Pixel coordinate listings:
- - - -

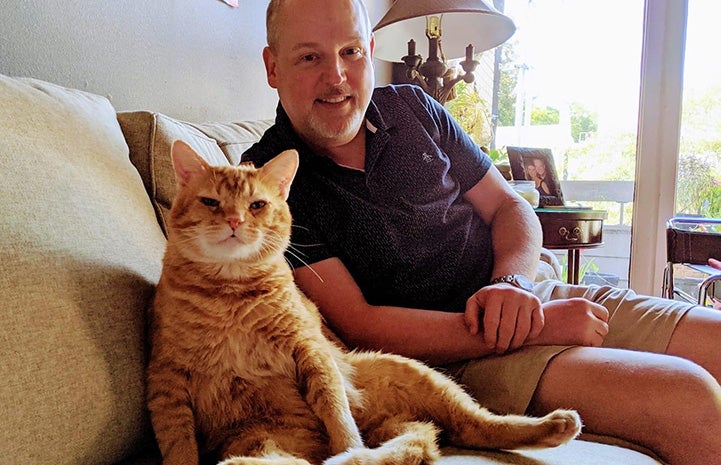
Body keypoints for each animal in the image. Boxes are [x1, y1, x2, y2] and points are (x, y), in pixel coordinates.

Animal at [146, 140, 580, 464]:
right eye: (211, 202)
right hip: (259, 440)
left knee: (474, 425)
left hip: (412, 372)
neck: (231, 293)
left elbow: (337, 413)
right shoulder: (166, 381)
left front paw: (346, 444)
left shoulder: (312, 354)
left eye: (257, 205)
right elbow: (178, 444)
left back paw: (554, 425)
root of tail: (384, 424)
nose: (235, 221)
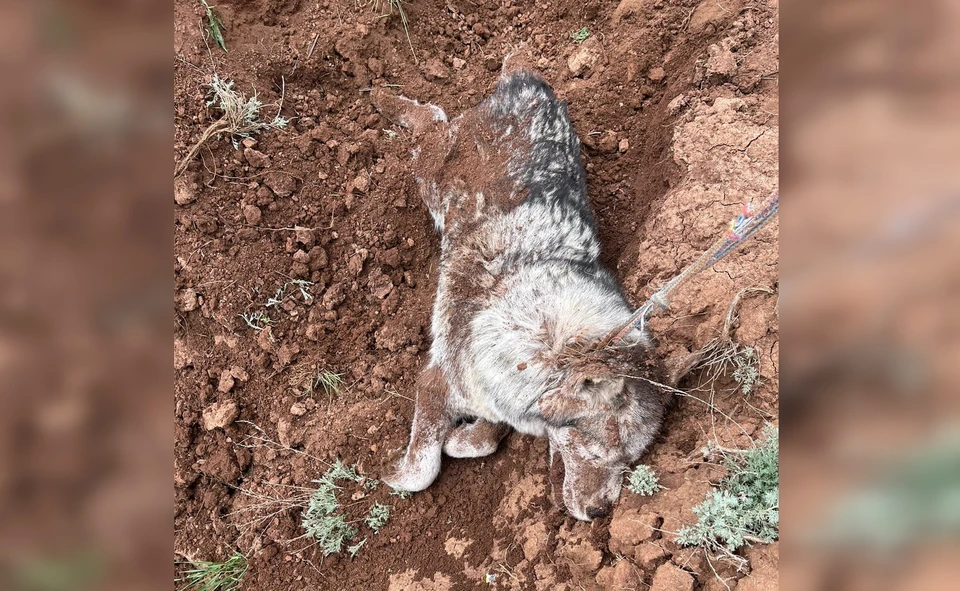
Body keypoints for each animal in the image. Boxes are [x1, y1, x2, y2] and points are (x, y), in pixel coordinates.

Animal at [374, 69, 668, 524]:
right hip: (428, 173)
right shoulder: (436, 380)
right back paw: (382, 98)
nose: (601, 512)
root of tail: (526, 81)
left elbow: (486, 437)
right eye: (593, 453)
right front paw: (398, 472)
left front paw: (464, 438)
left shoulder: (498, 399)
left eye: (630, 461)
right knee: (430, 119)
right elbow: (422, 469)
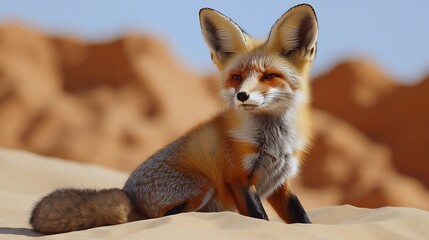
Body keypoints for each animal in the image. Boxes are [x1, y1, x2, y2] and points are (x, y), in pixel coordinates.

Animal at [30, 2, 318, 233]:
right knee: (157, 219)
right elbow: (259, 218)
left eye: (270, 76)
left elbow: (301, 217)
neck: (273, 140)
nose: (242, 96)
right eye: (236, 77)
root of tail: (130, 195)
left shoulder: (280, 181)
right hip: (200, 185)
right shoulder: (238, 178)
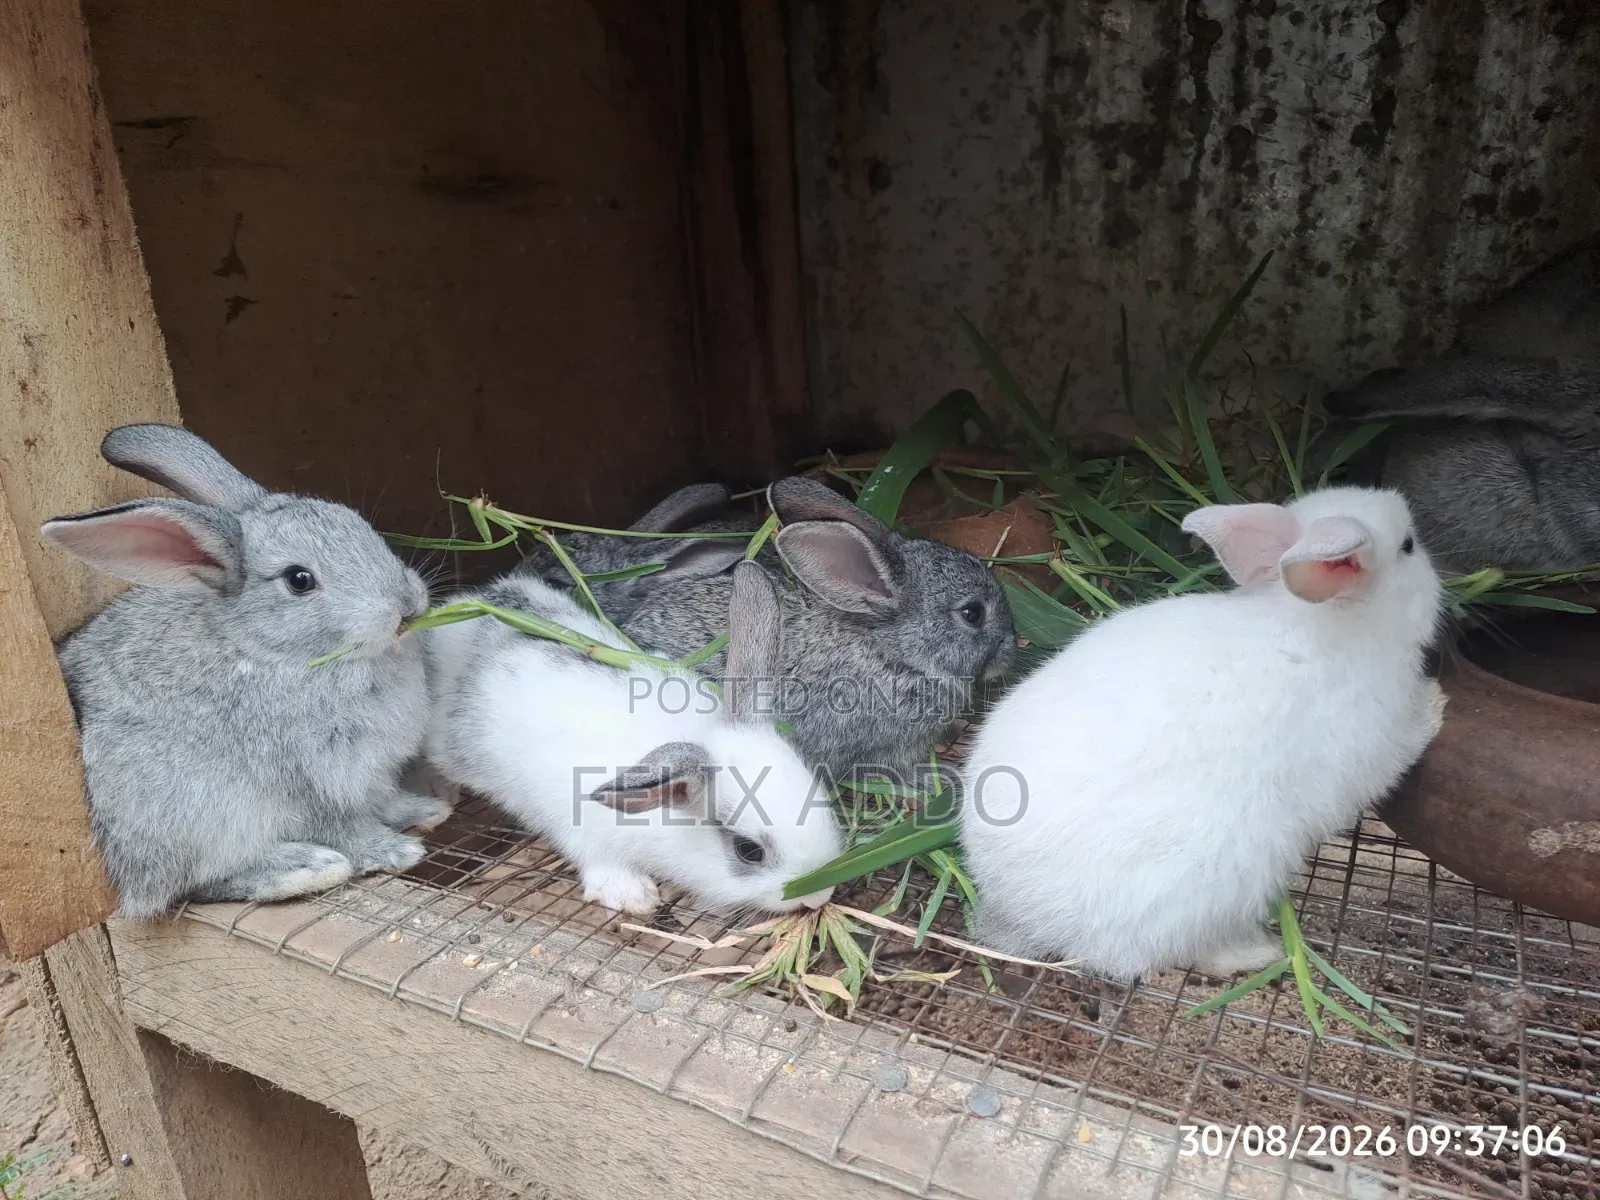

- - - -

WHAT TO DO: Restate the data word for word from its first line through the line with "root of tail: (384, 424)", leaving out any picture along the way.

ANSWER TO THIS PROBLEM:
Body keypoints for each animal in the image. Boxes are [x1, y1, x2, y2] and points are (x, y), in pixel coordinates.

Animal at [146, 140, 580, 464]:
right eye: (211, 202)
right hip: (259, 440)
left knee: (474, 425)
left hip: (412, 372)
neck: (231, 293)
left elbow: (337, 413)
right shoulder: (166, 381)
left front paw: (346, 444)
left shoulder: (312, 354)
left eye: (257, 205)
right elbow: (178, 444)
left back paw: (554, 425)
root of tail: (384, 424)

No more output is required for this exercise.